How they could do with the intelligence of Sauzee and the irrepressible verve of Latapy. In fact, how they could do with anyone able to do something a little out of the ordinary.
De la Cruz, for instance, saw a lot of the ball without doing anything with it. Ulrik Laursen, announced as man of the match before the goal was scored, enjoyed a lot of space out on the opposite flank to the Ecuadorian, but his crosses were scarcely more troubling for the United defence.
Sauzee needs to think of something, and quickly. The current mini-crisis at Easter Road was not of his making - other than in the sense that his appointment as manager led to his removal from the playing staff - but he is the one shouldered with the responsibility of staging a recovery.
He is a more sophisticated tactician than his predecessor, Alex McLeish, but is less well versed in how to deal with the psyche of the Scottish footballer. By demanding more anger - or was it ’unger? - from his players, Sauzee has shown an awareness of the importance of passion as an ingredient of a successful team in this country, but what he has yet to show is an awareness of how to stir up such an emotion in his own side.
Until he does, a nagging question will remain: is Sauzee too nice to succeed?
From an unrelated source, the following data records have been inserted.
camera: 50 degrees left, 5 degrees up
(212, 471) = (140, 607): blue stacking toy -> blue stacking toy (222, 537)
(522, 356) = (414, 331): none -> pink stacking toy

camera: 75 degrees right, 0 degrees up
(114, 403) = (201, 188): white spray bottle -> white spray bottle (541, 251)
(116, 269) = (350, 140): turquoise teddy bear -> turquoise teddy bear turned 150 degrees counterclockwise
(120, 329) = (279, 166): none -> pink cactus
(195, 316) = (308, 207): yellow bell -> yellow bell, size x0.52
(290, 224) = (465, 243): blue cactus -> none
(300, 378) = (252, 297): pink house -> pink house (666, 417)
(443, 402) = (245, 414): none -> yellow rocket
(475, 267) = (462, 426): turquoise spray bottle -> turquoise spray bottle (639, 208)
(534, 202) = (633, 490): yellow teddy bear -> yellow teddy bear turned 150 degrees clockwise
One hopes not, because it would effectively mean that, to get anywhere as a coach in Scottish football, you have to be nasty, brutish, gruff and monosyllabic - all characteristics which Sauzee so pleasingly lacks.
But he needs to do something quickly, before the sense of crisis deepens and the players start to fall out. It will not take much in the way of results: given how tightly packed the league table is, a solitary win could be enough to lift the gloom, albeit temporarily.
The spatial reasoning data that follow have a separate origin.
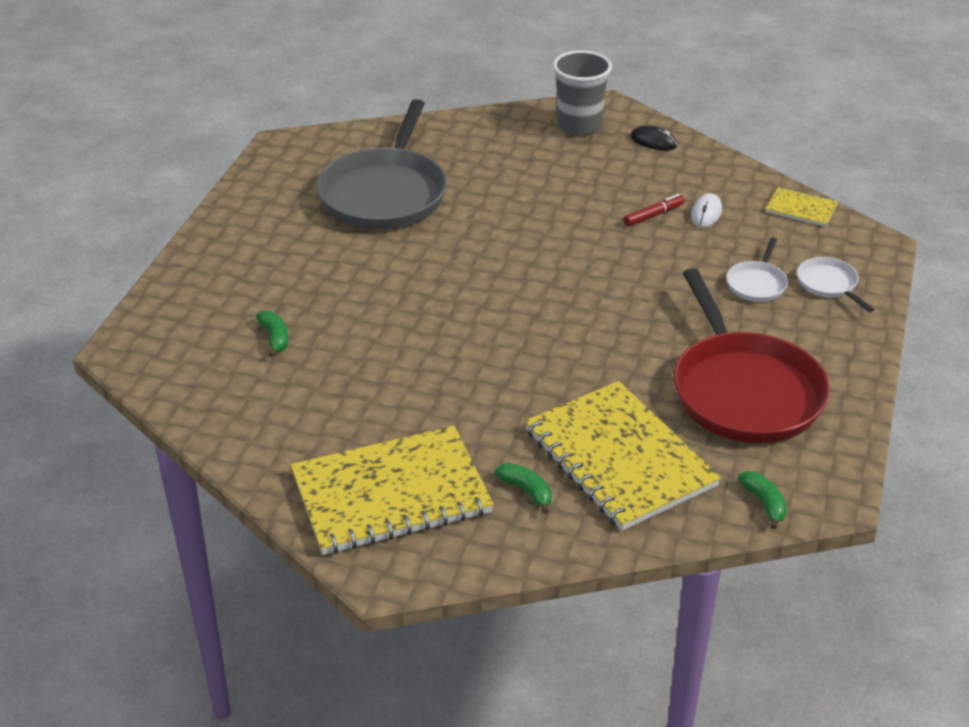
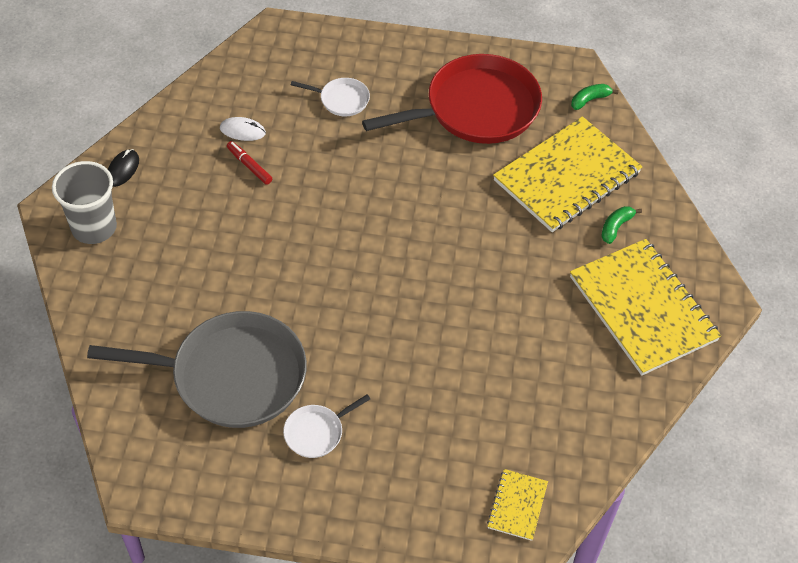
camera: 100 degrees left, 15 degrees up
(275, 338) = (476, 425): green banana -> none
(801, 209) = (230, 70): yellow notebook -> yellow notebook (517, 505)
(828, 284) = (336, 58): white pan -> white pan (316, 432)

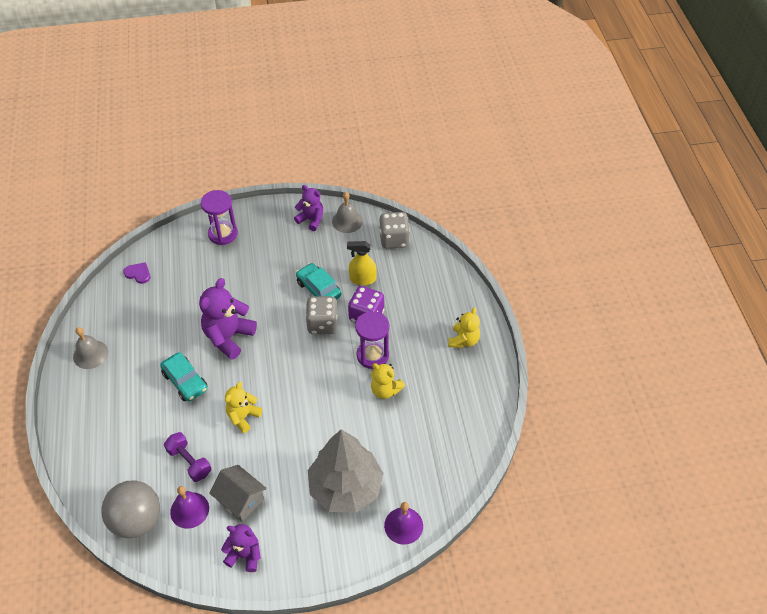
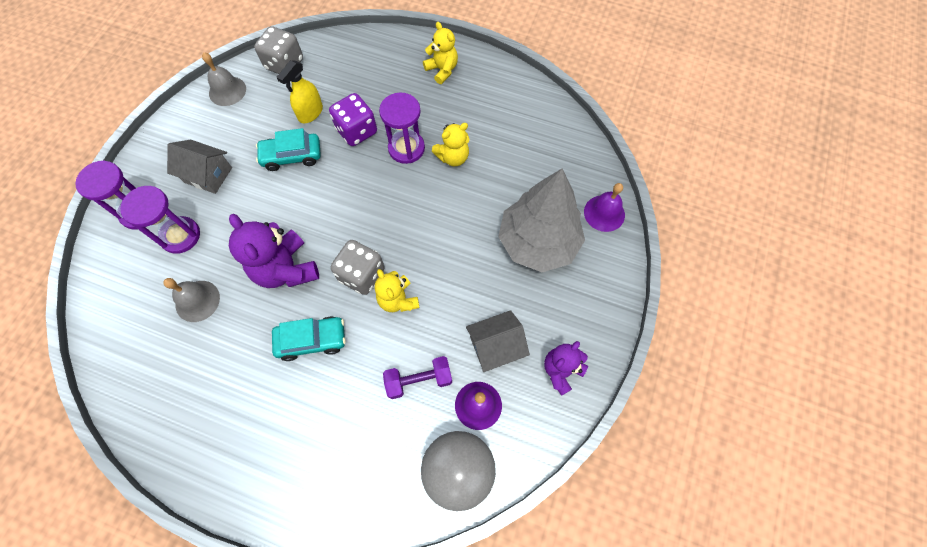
camera: 60 degrees left, 15 degrees up
(90, 354) = (193, 436): grey bell -> grey bell (197, 301)
(138, 273) = (118, 329): purple heart -> none
(219, 265) = (180, 236): none -> purple hourglass
(273, 252) = (208, 175): none -> grey house
(311, 220) = (197, 121): purple teddy bear -> none
(322, 324) = (337, 173): grey dice -> grey dice (362, 275)

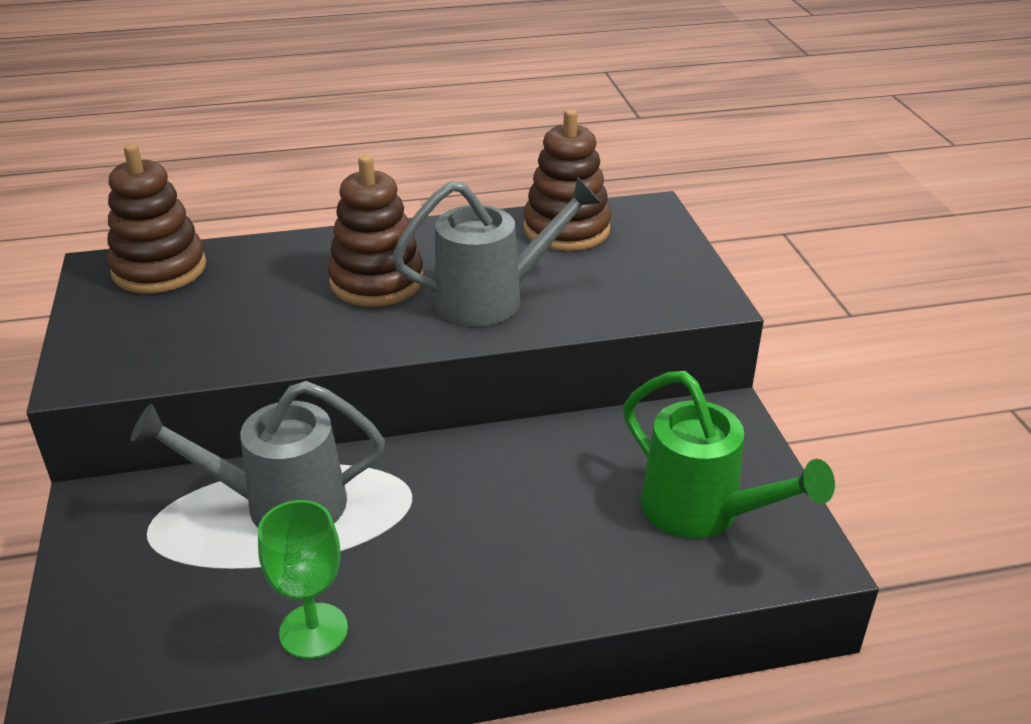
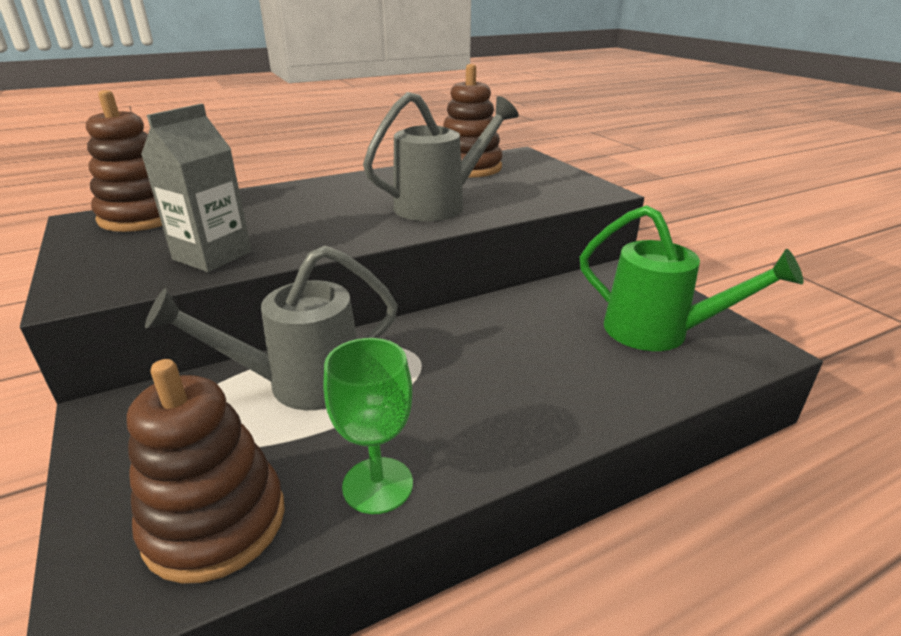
camera: 15 degrees left, 5 degrees down
(215, 345) = (212, 256): none -> grey carton
(377, 281) = (340, 205): brown stacking toy -> brown stacking toy (215, 522)

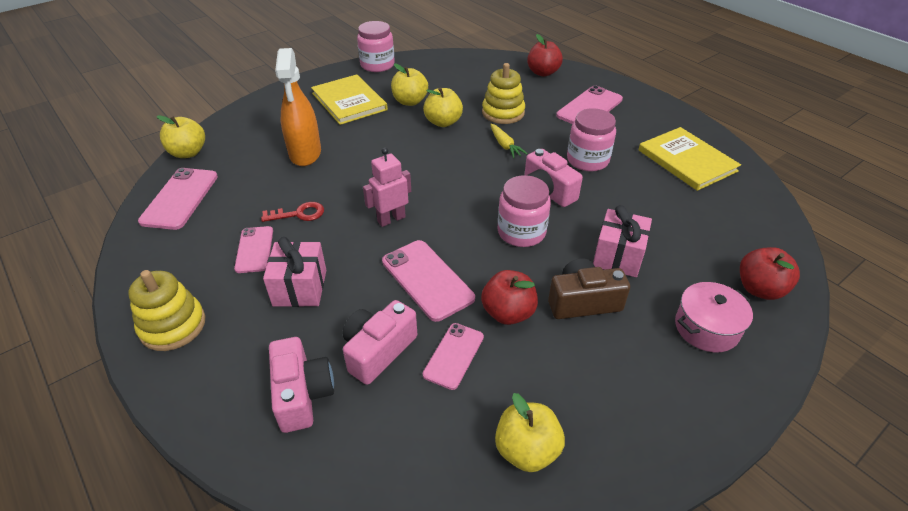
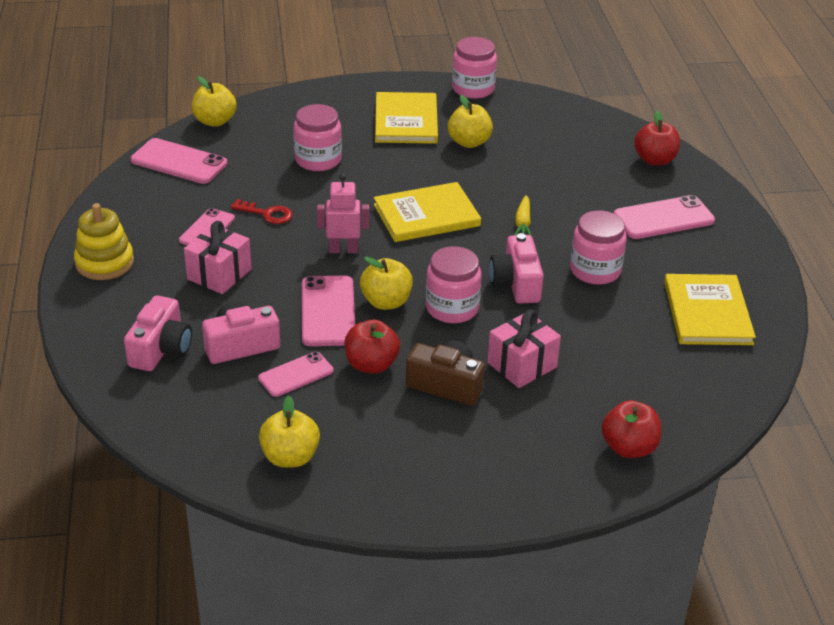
camera: 30 degrees right, 5 degrees down
(180, 198) = (179, 162): pink phone -> pink phone turned 75 degrees clockwise
(305, 153) = (318, 160): orange spray bottle -> pink jar
(430, 165) = (426, 215): none -> yellow book
(443, 122) = (482, 177): yellow apple -> yellow apple (386, 302)
(503, 113) = (557, 189): yellow stacking toy -> none
(706, 328) = (536, 452): pink pot -> none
Certainly, that was the effect that this result seemed to have on United. They have played feebly at times, and, the ever-entertaining Miller excepted, do not have much to offer when it comes to creativity.
But they do have a fighting spirit which first helped them to stay in this game, and then allowed them to win it. they also have anger and ’unger, and that may prove just enough to take them to safety.
Hibernian: Colgan, Smith, Murray, Laursen, De la Cruz, Brebner, Jack, O’Neil, Arpinon (Zitelli 74), O’Connor, McManus (Hurtado 63). Subs not used: Caig, Townsley, Riordan.
Dundee Utd: Gallacher, Wright, Lauchlan, Hannah, Aljofree, Easton, Miller (Paterson 71), Fullarton, McCunnie, Hamilton, Lilley (McIntyre 78). Subs not used: Combe, Thompson, Cocozza.